The Board of Directors of the Manhattan-based Social Science Research Council (SSRC) has recently elected two sociologists to its ranks: Troy Duster and Doug McAdam. They join fellow sociologists Judith Tanur, Cora Marrett (chair), Walter “Woody” Powell, and a number of other prominent social scientists and practitioners from a broad range of disciplines and institutions. The Board regularly reviews the Council’s intellectual programs and elects its president.

Broadly international, the SSRC has worked since 1923 to advance social science research and education, enhance communication among scholars, and bring useful social knowledge to public attention. It is an independent, nongovernmental, not-for-profit organization that seeks to advance social science throughout the world, supporting research, education, and scholarly exchange. The SSRC has linked universities, foundations, social science disciplines, area studies associations, and government and nongovernmental organizations in exploring new intellectual paths and testing theories and methods against the challenges of contemporary and historical problems.

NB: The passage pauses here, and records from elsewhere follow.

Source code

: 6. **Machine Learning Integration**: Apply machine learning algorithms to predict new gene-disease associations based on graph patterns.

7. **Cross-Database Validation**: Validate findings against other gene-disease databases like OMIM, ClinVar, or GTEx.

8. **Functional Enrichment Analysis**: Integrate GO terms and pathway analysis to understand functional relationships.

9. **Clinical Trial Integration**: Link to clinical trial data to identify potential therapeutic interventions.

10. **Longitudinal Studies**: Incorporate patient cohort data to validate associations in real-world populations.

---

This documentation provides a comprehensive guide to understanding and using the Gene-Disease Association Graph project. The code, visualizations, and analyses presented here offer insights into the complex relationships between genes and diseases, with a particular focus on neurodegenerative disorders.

Troy Duster replaces Neil Smelser as the official liaison to the Council for the ASA. Duster is Professor of Sociology at New York University (NYU) and holds an appointment at NYU’s Institute for the History of the Production of Knowledge. He is also chair of the Board of Directors of the Association of American Colleges and Universities. From 1996-99, he served as a member of the National Advisory Council for Human Genome Research, and during the same period served as member and then chair of the joint NIH/DOE (National Institutes of Health/Department of Energy) advisory committee on Ethical, Legal and Social Issues in the Human Genome Project (the ELSI Working Group). Duster is the author of a number of articles on the social implications of new technologies. His most recent publications on the topic are “The Sociology of Science and the Revolution in Molecular Biology,” in J. R. Blau, ed., The Blackwell Companion to Sociology (Blackwell, 2001), and “The Social Consequences of Genetic Disclosure,” in Ronald Carson and Mark Rothstein, eds., Culture and Biology (Johns Hopkins University Press, 1999).

Doug McAdam also has significant ties to the ASA. He sits on both the Committee on Publications (fall 2000 to the present) and its Career of Distinguished Scholarship Committee (1996 to the present). He is Professor of Sociology at Stanford University and was recently appointed Director of the Center for Advanced Study in the Behavioral Sciences in Palo Alto, California. Widely known for his work on networks and social activism and its relationship to institutionalized politics, McAdam has lectured extensively on these subjects and is the author or co-author of eight books and more than 50 articles in political sociology. His writings have a special emphasis on studying social movements and revolutions, perhaps the most prominent of which are his books Freedom Summer (Oxford University Press, 1988) and Political Process and the Development of Black Insurgency (University of Chicago Press, 1999 [2nd edition]). Recently, he has edited with Mario Diani Social Movement Analysis: The Network Perspective (Oxford University Press, 2001) and has co-authored with Sidney Tarrow and Charles Tilly The Dynamics of Contention (Cambridge University Press, 2001).

In their roles on the SSRC Board, Duster and McAdam will help continue SSRC’s tradition as a generator of new knowledge on key social issues and maintain SSRC’s long commitment to international, interdisciplinary social science that focuses on themes of public importance.